RECORDS FOR THE EXERCISE ->
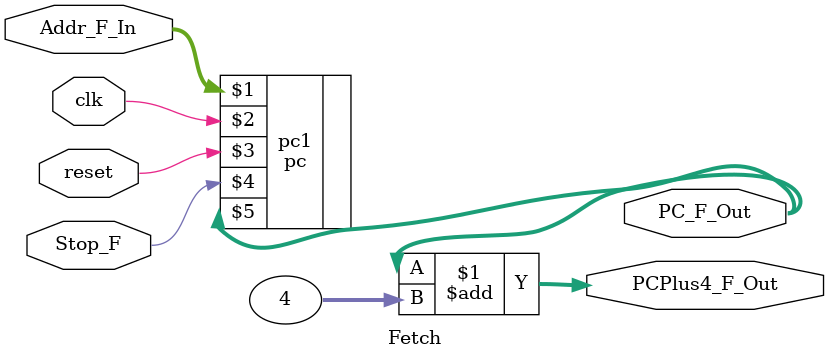
<source format=v>
`timescale 1ns / 1ps
module Fetch(
    input [31:0] Addr_F_In,
	 input clk,
	 input reset,
	 input Stop_F,
	 output [31:0] PC_F_Out,
	 output [31:0] PCPlus4_F_Out
    );
pc pc1(Addr_F_In,clk,reset,Stop_F,PC_F_Out);
assign PCPlus4_F_Out=PC_F_Out+32'h00000004;
endmodule

</source>
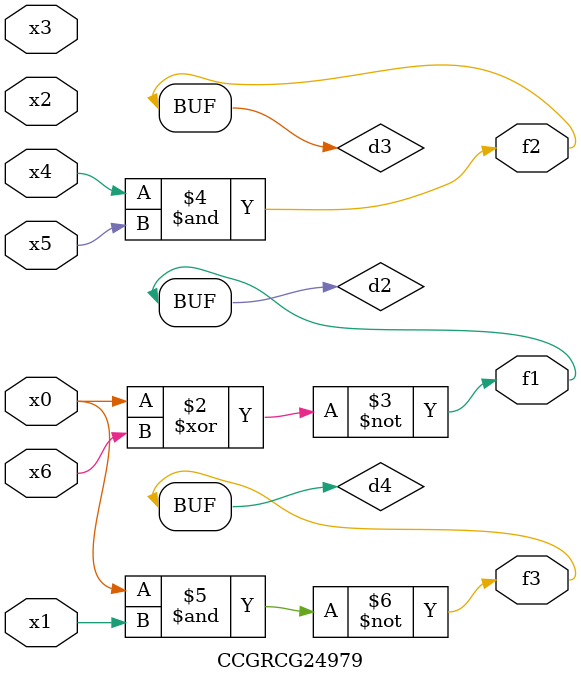
<source format=v>
module CCGRCG24979(
	input x0, x1, x2, x3, x4, x5, x6,
	output f1, f2, f3
);

	wire d1, d2, d3, d4;

	nor (d1, x0);
	xnor (d2, x0, x6);
	and (d3, x4, x5);
	nand (d4, x0, x1);
	assign f1 = d2;
	assign f2 = d3;
	assign f3 = d4;
endmodule

</source>
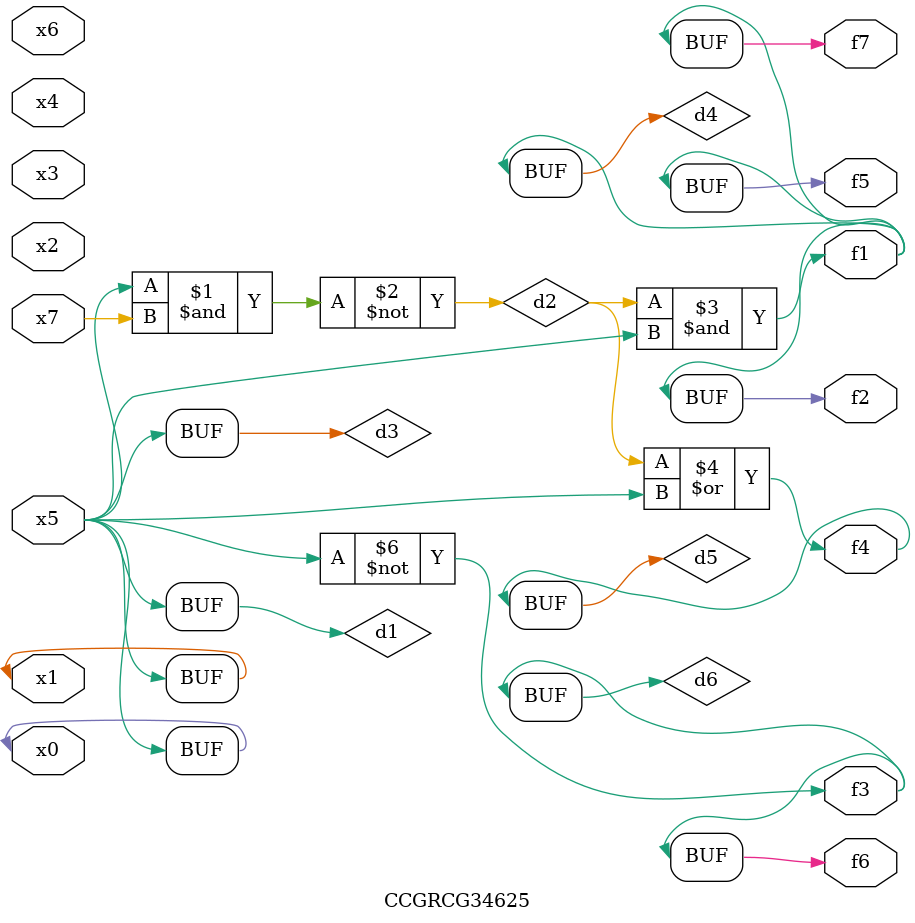
<source format=v>
module CCGRCG34625(
	input x0, x1, x2, x3, x4, x5, x6, x7,
	output f1, f2, f3, f4, f5, f6, f7
);

	wire d1, d2, d3, d4, d5, d6;

	buf (d1, x0, x5);
	nand (d2, x5, x7);
	buf (d3, x0, x1);
	and (d4, d2, d3);
	or (d5, d2, d3);
	nor (d6, d1, d3);
	assign f1 = d4;
	assign f2 = d4;
	assign f3 = d6;
	assign f4 = d5;
	assign f5 = d4;
	assign f6 = d6;
	assign f7 = d4;
endmodule

</source>
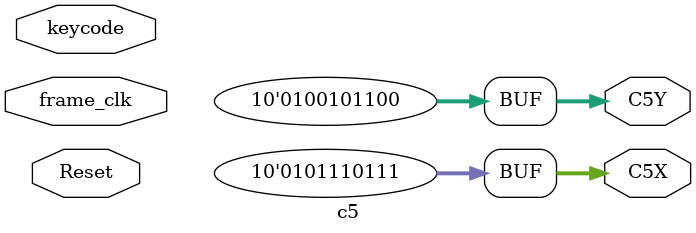
<source format=sv>



module  c5 ( input Reset, frame_clk, input [7:0] keycode,
               output [9:0]  C5X, C5Y);
    
       
    assign C5X = 375;
   
    assign C5Y = 300;
    

endmodule

</source>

PROBLEM REQUIREMENTS -> Keep the pictures out and write out the records exactly.

FINISHED EXERCISE ->
<source format=v>
`timescale 1ns / 1ps
module Fetch(
    input [31:0] Addr_F_In,
	 input clk,
	 input reset,
	 input Stop_F,
	 output [31:0] PC_F_Out,
	 output [31:0] PCPlus4_F_Out
    );
pc pc1(Addr_F_In,clk,reset,Stop_F,PC_F_Out);
assign PCPlus4_F_Out=PC_F_Out+32'h00000004;
endmodule

</source>
<source format=v>
module CCGRCG24979(
	input x0, x1, x2, x3, x4, x5, x6,
	output f1, f2, f3
);

	wire d1, d2, d3, d4;

	nor (d1, x0);
	xnor (d2, x0, x6);
	and (d3, x4, x5);
	nand (d4, x0, x1);
	assign f1 = d2;
	assign f2 = d3;
	assign f3 = d4;
endmodule

</source>
<source format=v>
module CCGRCG34625(
	input x0, x1, x2, x3, x4, x5, x6, x7,
	output f1, f2, f3, f4, f5, f6, f7
);

	wire d1, d2, d3, d4, d5, d6;

	buf (d1, x0, x5);
	nand (d2, x5, x7);
	buf (d3, x0, x1);
	and (d4, d2, d3);
	or (d5, d2, d3);
	nor (d6, d1, d3);
	assign f1 = d4;
	assign f2 = d4;
	assign f3 = d6;
	assign f4 = d5;
	assign f5 = d4;
	assign f6 = d6;
	assign f7 = d4;
endmodule

</source>
<source format=sv>



module  c5 ( input Reset, frame_clk, input [7:0] keycode,
               output [9:0]  C5X, C5Y);
    
       
    assign C5X = 375;
   
    assign C5Y = 300;
    

endmodule

</source>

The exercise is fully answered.